Copy each line of the material beneath that holds the word "přestavníku".

■ Task material
━━━━━━━━━━━━━━━━

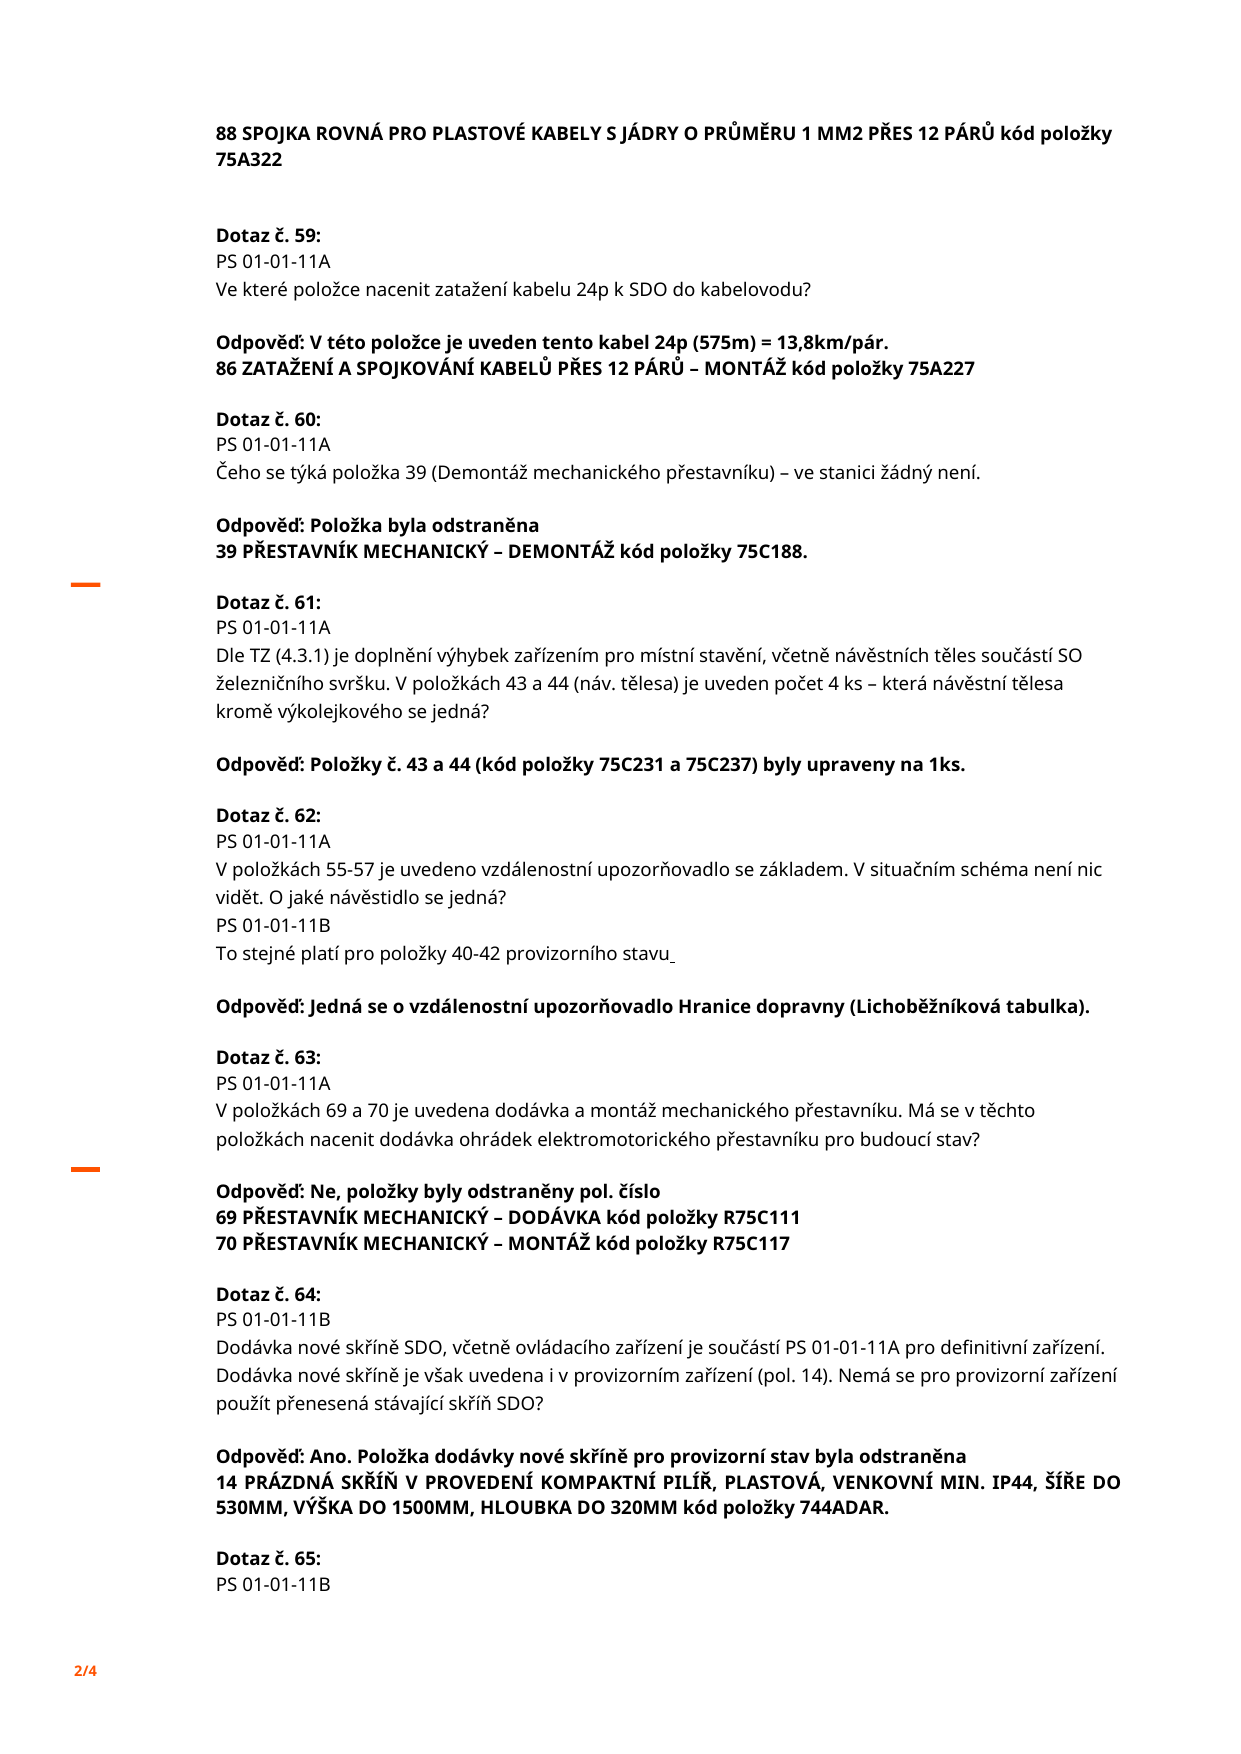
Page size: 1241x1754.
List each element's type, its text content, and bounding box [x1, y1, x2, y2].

text Dotaz č. 62: [216, 803, 1122, 828]
text 39 PŘESTAVNÍK MECHANICKÝ – DEMONTÁŽ kód položky 75C188. [216, 538, 1122, 563]
text PS 01-01-11B [216, 1571, 1122, 1597]
text Odpověď: Položky č. 43 a 44 (kód položky 75C231 a 75C237) byly upraveny na 1ks. [216, 752, 1122, 777]
text Odpověď: V této položce je uveden tento kabel 24p (575m) = 13,8km/pár. [216, 329, 1122, 355]
text Ve které položce nacenit zatažení kabelu 24p k SDO do kabelovodu? [216, 276, 1122, 302]
text Dotaz č. 59: [216, 223, 1122, 248]
text 69 PŘESTAVNÍK MECHANICKÝ – DODÁVKA kód položky R75C111 [216, 1204, 1122, 1230]
text PS 01-01-11A [216, 1070, 1122, 1095]
text Dotaz č. 64: [216, 1281, 1122, 1306]
text Dodávka nové skříně SDO, včetně ovládacího zařízení je součástí PS 01-01-11A pro definitivní zařízení. Dodávka nové skříně je však uvedena i v provizorním zařízení (pol. 14). Nemá se pro provizorní zařízení použít přenesená stávající skříň SDO? [216, 1334, 1122, 1416]
text PS 01-01-11A [216, 614, 1122, 640]
text PS 01-01-11A [216, 828, 1122, 854]
text Dotaz č. 61: [216, 589, 1122, 614]
text Čeho se týká položka 39 (Demontáž mechanického přestavníku) – ve stanici žádný není. [216, 459, 1122, 485]
text 88 SPOJKA ROVNÁ PRO PLASTOVÉ KABELY S JÁDRY O PRŮMĚRU 1 MM2 PŘES 12 PÁRŮ kód položky 75A322 [216, 121, 1122, 172]
text Odpověď: Ano. Položka dodávky nové skříně pro provizorní stav byla odstraněna [216, 1443, 1122, 1469]
text Dotaz č. 63: [216, 1044, 1122, 1070]
text PS 01-01-11A [216, 248, 1122, 274]
text 70 PŘESTAVNÍK MECHANICKÝ – MONTÁŽ kód položky R75C117 [216, 1230, 1122, 1255]
text V položkách 69 a 70 je uvedena dodávka a montáž mechanického přestavníku. Má se v těchto položkách nacenit dodávka ohrádek elektromotorického přestavníku pro budoucí stav? [216, 1098, 1122, 1151]
text To stejné platí pro položky 40-42 provizorního stavu [216, 940, 1122, 966]
text V položkách 55-57 je uvedeno vzdálenostní upozorňovadlo se základem. V situačním schéma není nic vidět. O jaké návěstidlo se jedná? [216, 856, 1122, 910]
text Dotaz č. 60: [216, 406, 1122, 431]
text PS 01-01-11A [216, 431, 1122, 457]
text Dotaz č. 65: [216, 1546, 1122, 1571]
text 86 ZATAŽENÍ A SPOJKOVÁNÍ KABELŮ PŘES 12 PÁRŮ – MONTÁŽ kód položky 75A227 [216, 355, 1122, 380]
text PS 01-01-11B [216, 912, 1122, 938]
text Dle TZ (4.3.1) je doplnění výhybek zařízením pro místní stavění, včetně návěstních těles součástí SO železničního svršku. V položkách 43 a 44 (náv. tělesa) je uveden počet 4 ks – která návěstní tělesa kromě výkolejkového se jedná? [216, 642, 1122, 724]
text Odpověď: Jedná se o vzdálenostní upozorňovadlo Hranice dopravny (Lichoběžníková tabulka). [216, 993, 1122, 1019]
text 14 PRÁZDNÁ SKŘÍŇ V PROVEDENÍ KOMPAKTNÍ PILÍŘ, PLASTOVÁ, VENKOVNÍ MIN. IP44, ŠÍŘE DO 530MM, VÝŠKA DO 1500MM, HLOUBKA DO 320MM kód položky 744ADAR. [216, 1469, 1122, 1520]
text PS 01-01-11B [216, 1306, 1122, 1332]
text Odpověď: Ne, položky byly odstraněny pol. číslo [216, 1179, 1122, 1204]
text Odpověď: Položka byla odstraněna [216, 512, 1122, 538]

━━━━━━━━━━━━━━━━

■ Solved problem
text Čeho se týká položka 39 (Demontáž mechanického přestavníku) – ve stanici žádný není. [216, 459, 1122, 485]
text V položkách 69 a 70 je uvedena dodávka a montáž mechanického přestavníku. Má se v těchto položkách nacenit dodávka ohrádek elektromotorického přestavníku pro budoucí stav? [216, 1098, 1122, 1151]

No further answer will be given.